Brief: A single stretch of the material below is to be transcribed exactly, starting at the line with "pillow: present [50,428,132,466]" and ending after the line with "house plant: none".

Records to process:
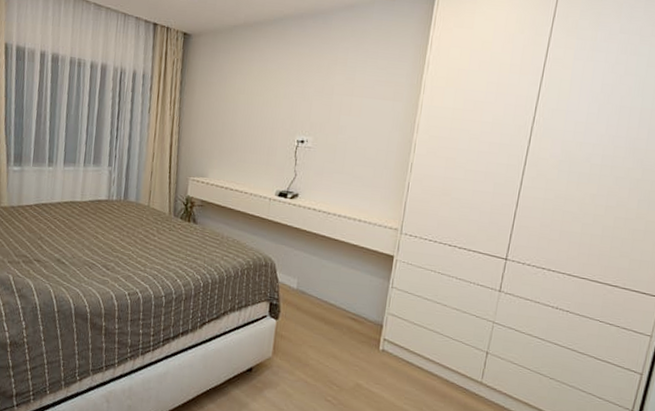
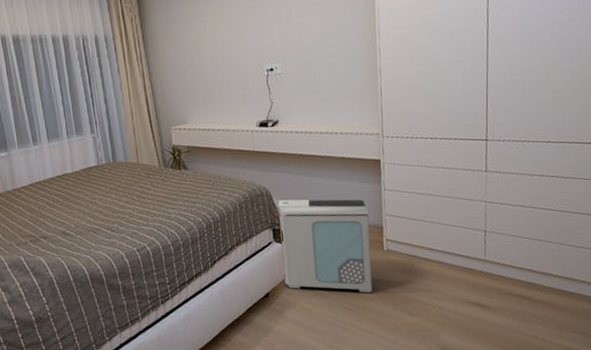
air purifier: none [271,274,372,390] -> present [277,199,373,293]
...
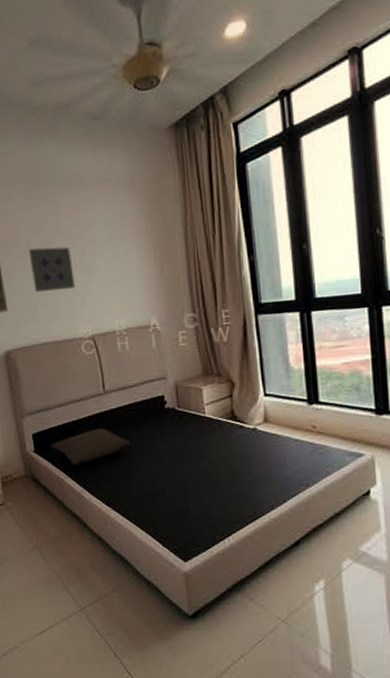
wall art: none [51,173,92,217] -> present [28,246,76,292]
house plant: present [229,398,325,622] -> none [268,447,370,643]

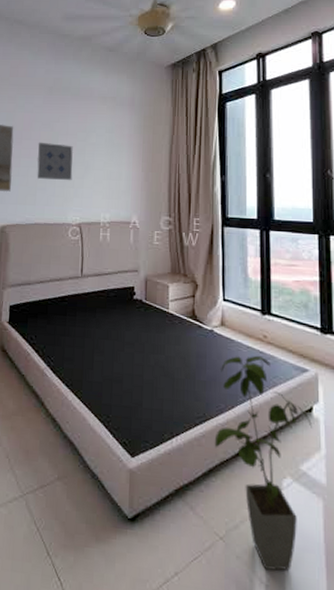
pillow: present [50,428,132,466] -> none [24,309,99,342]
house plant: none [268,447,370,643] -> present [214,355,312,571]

Problem solution:
pillow: present [50,428,132,466] -> none [24,309,99,342]
house plant: none [268,447,370,643] -> present [214,355,312,571]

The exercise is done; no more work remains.